Groundbreaking on the new Napa River Ecological Center is anticipated for spring in American Canyon, about 10 years after the creation of the organization that has spearheaded the project.
About 75 percent of the $9 million to pay for the transformation of the city’s former corporation yard into the new environmental education center on Wetlands Edge has been raised, according to Janelle Sellick, executive director of American Canyon Community and Parks Foundation.
“We’re shooting for a spring groundbreaking,” Sellick said at the American Canyon Community and Parks Foundation’s 10th anniversary celebration on Sunday. The event took place at the former corporation yard, a two-story, 5,000-square-foot building near Napa River’s wetlands.

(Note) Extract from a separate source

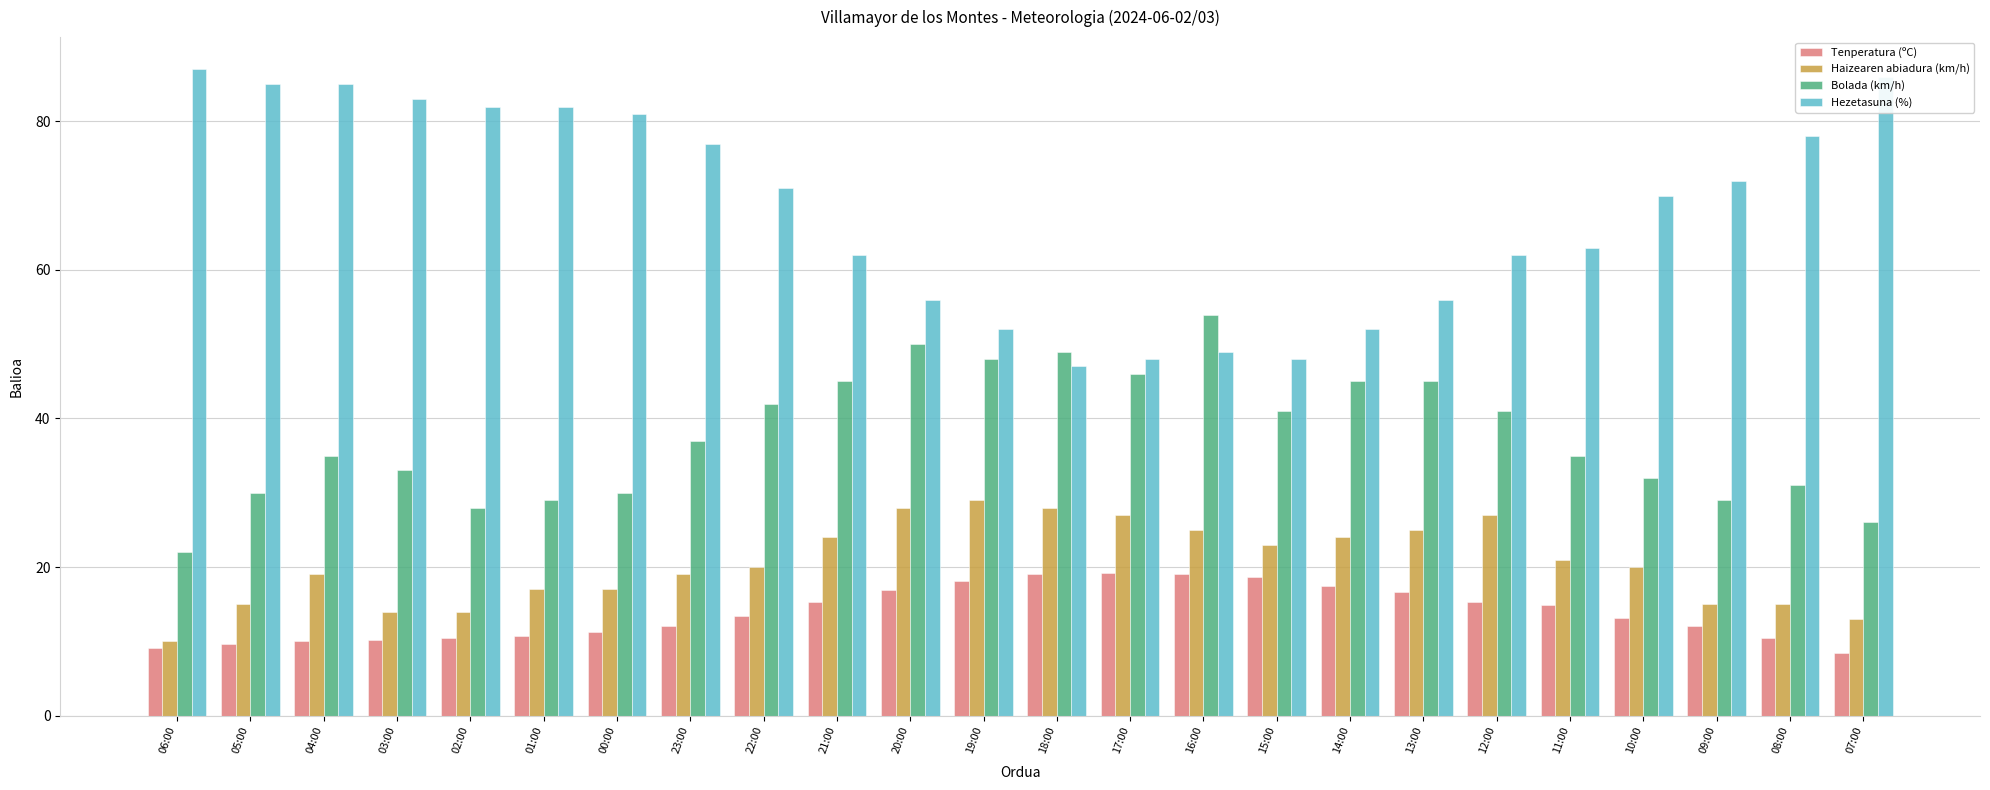

Which series has the largest total across all categories?

Hezetasuna (%)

The American Canyon Community and Parks Foundation recently received its building permit for the future Napa River Ecology Center, Sellick said. Construction is expected to take about nine months.
The foundation continues to raise money for center, its main endeavor. Its ongoing fundraiser is a “mosaic project” where donors pay $500 to $10,000 to inscribe their names on tiles that will be displayed in a mural at the future Napa River Ecological Center.
The American Canyon Community and Parks Foundation now uses the main building at the former corporation yard. The city’s corporation yard, trucks and all, has moved to the former Napa Junction Elementary School campus on Napa Junction Road.
The American Canyon Community and Parks Foundation’s first accomplishment was in December 2015 when the volunteers installed a water fountain at Wetlands Edge’s trailhead.
Napa County Supervisor Belia Ramos on Sunday recalled the group’s other projects, including park benches and outdoor exercise equipment near Wetlands Edge Park.
Sellick enlisted Ramos’ help to prepare the group’s nonprofit status application, noting that Ramos was a lawyer.
In 2024, the city signed lease agreement with the nonprofit organization for the soon-to-be former corporation yard, a site of about 3 acres, to develop the future indoor/outdoor environmental education center.
On Sunday, Ramos asked the attendees gathered at the corporation yard to raise a glass and toast Sellick and all of those who have worked on the Napa River Ecology Center project.
“I am so honored to have been the incorporator of something that is going to last beyond our lifetimes,” Ramos said. “And what a gift that we have given to the next generation.”
Posters on the wall of the first floor of the former corporation yard building showed the evolution of the American Canyon Community and Parks Foundation since 2015.
In 2016, the nonprofit organized its first annual fundraiser at the cement and basalt plant ruins at Watson Ranch.
Other activities over the years have included hikes, wildlife education series, the annual Reindeer Run along Wetlands Edge, Lego projects, and after-school art, music, chess and nature classes.
The building is leased for $1 a year under an agreement signed in February 2024 between the city of American Canyon and the foundation. The lease is for 50 years. The foundation also has the option for two 25-year extensions at $1 each, Sellick said.